Tuesday, March 10, 2015

Getting close to a ST market bottom

In my last weekend post, I wrote that US equities was getting close to a bottom and I stand by those remarks. Using the market patterns of 2011 and 2012 as a template, I thought that stocks was getting oversold and downside risk was limited to 1-2% (see Bullish, but "data dependent"):
In some cases, the market rebounded right away. In another, it required a final flush before seeing a durable bottom.

My main takeaway from 2011 and 2012 is that near-term downside risk is limited to 1-2% from current levels. Today's SPX chart shows that the market is oversold on RSI-5. There is technical support at the 50 day moving average (2062) and further support at the uptrend line drawn from the October low (about 2040), which is roughly 1.5% below Friday's closing levels.
On Monday, we got an unimpressive bounce and I tweeted that the final flush scenario was in play:


On Tuesday, stock prices sold off dramatically and readings are at or very close to oversold levels where a durable bottom have been seen in the past.
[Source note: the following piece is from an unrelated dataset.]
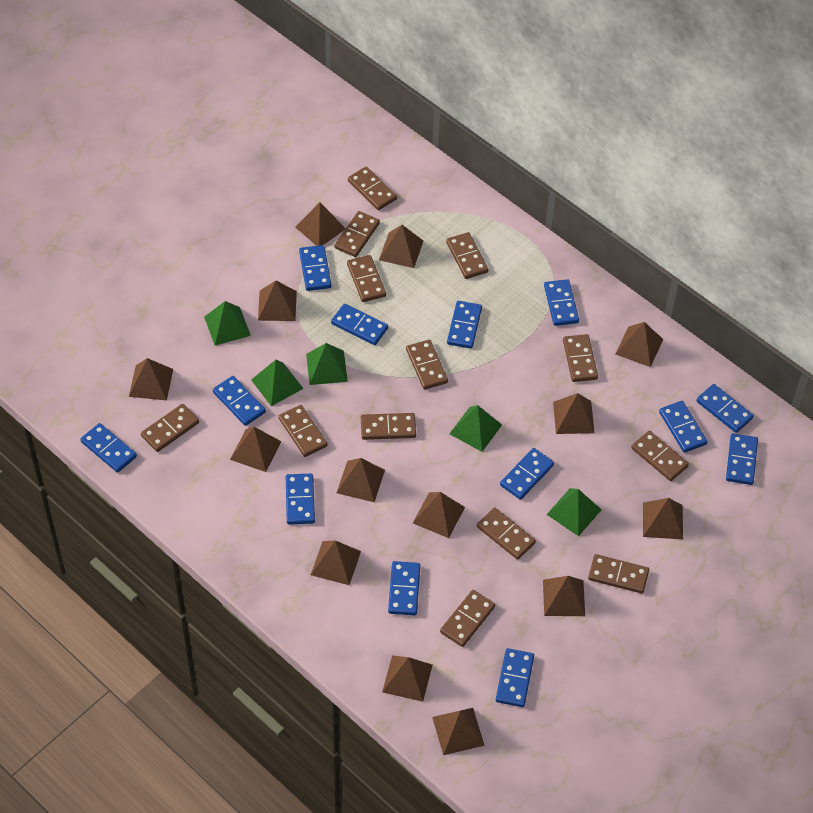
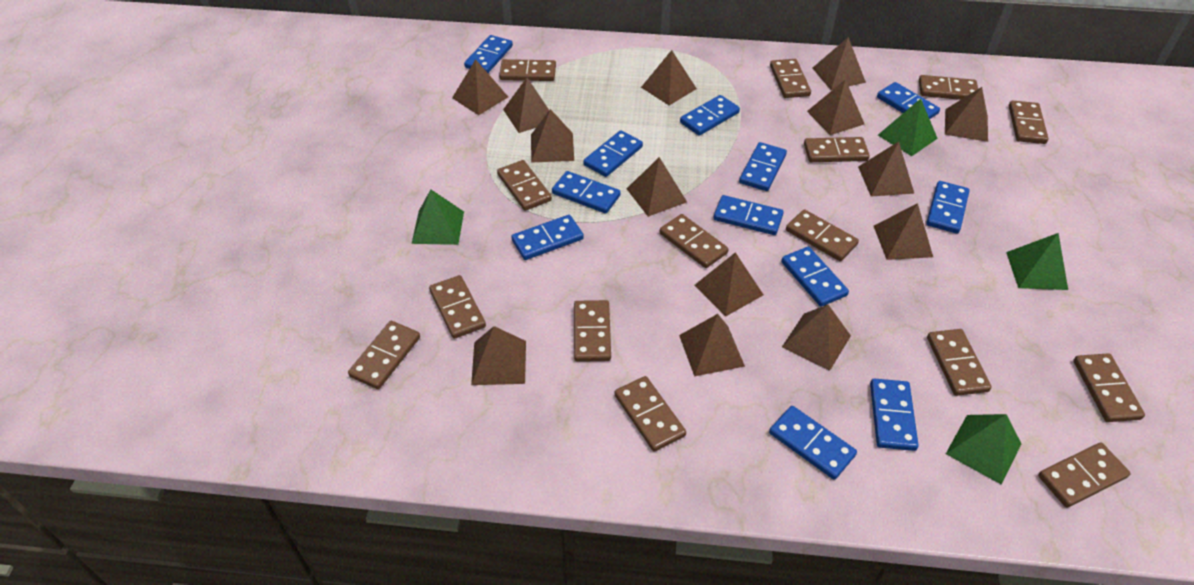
blue domino: [80,423,137,473] [213,376,266,426] [286,474,315,524] [299,245,331,291] [331,304,388,345] [388,561,420,615] [447,301,482,349] [496,648,534,707] [500,448,554,500] [544,279,579,326] [659,401,708,453] [696,384,754,433] [726,433,758,485] = 13 -> [464,35,513,73] [511,215,584,260] [552,171,621,214] [583,130,643,177] [680,95,740,136] [713,195,784,235] [739,142,787,191] [769,406,857,480] [781,247,849,307] [870,378,919,451] [877,82,940,119] [926,181,970,234] = 12
brown domino: [141,404,199,452] [278,405,327,457] [334,211,380,257] [347,255,386,302] [348,167,397,210] [361,413,416,440] [406,340,448,390] [440,590,495,647] [446,232,488,279] [477,508,536,560] [563,334,598,382] [588,554,649,593] [631,431,689,481] = 13 -> [348,321,420,389] [429,275,486,339] [497,160,552,211] [499,59,556,81] [574,300,611,362] [615,376,686,452] [660,214,728,268] [770,59,811,98] [786,209,859,261] [804,137,870,162] [919,75,978,100] [927,329,992,396] [1009,100,1049,144] [1038,442,1131,508] [1073,353,1145,422] = 15
green pyramid: [204,301,251,345] [251,360,304,406] [306,343,348,385] [450,405,502,452] [546,488,602,536] = 5 -> [412,189,464,245] [878,99,938,156] [946,414,1022,484] [1006,233,1068,290] = 4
The chart below of the SPX with 5-day RSI, 14-day RSI and McClellan Oscillator (NYMO) tells the story. RSI-5 is oversold, but not showing a positive divergence of higher low, though past bottoms have not necessarily shown such readings. RSI-14 closed at 38.87, which is nearing the range where the market has bottomed in the past few months. NYMO came in at -59.87, which is just a fraction away from an oversold reading of -60. Finally, the SPX closed at 2044.16, below the key 50 day moving average, but just above trend line support at about the 2040 level.



In addition, fear indices are starting to spike. The chart below of the VIX term structure, as measured by the VIX-VXV ratio, and TRIN shows capitulation-like market behavior. The VIX-VXV ratio is rising, though it is not inverted (above 1). TRIN spiked to 2.64, which indicates panic selling. I have drawn blue vertical lines to mark past instances in the last three years when TRIN has risen above 2 and red vertical lines to mark past instances when the dual conditions when VIX term structure inverted and TRIN was over 2. The red lines have been much better at calling bottoms, but the blue lines have, more often than not, indicated instances when the market either bounced or downside risk was limited.


In short, market technicals suggest that stocks have either made a bottom or very close to a bottom. I have no idea what stock prices will do in the next couple of days, but the odds favor higher stock prices in the next week.

1 comment:

Anonymous said...

The red lines look persuasive, but the blue lines don't look like anything at all to me.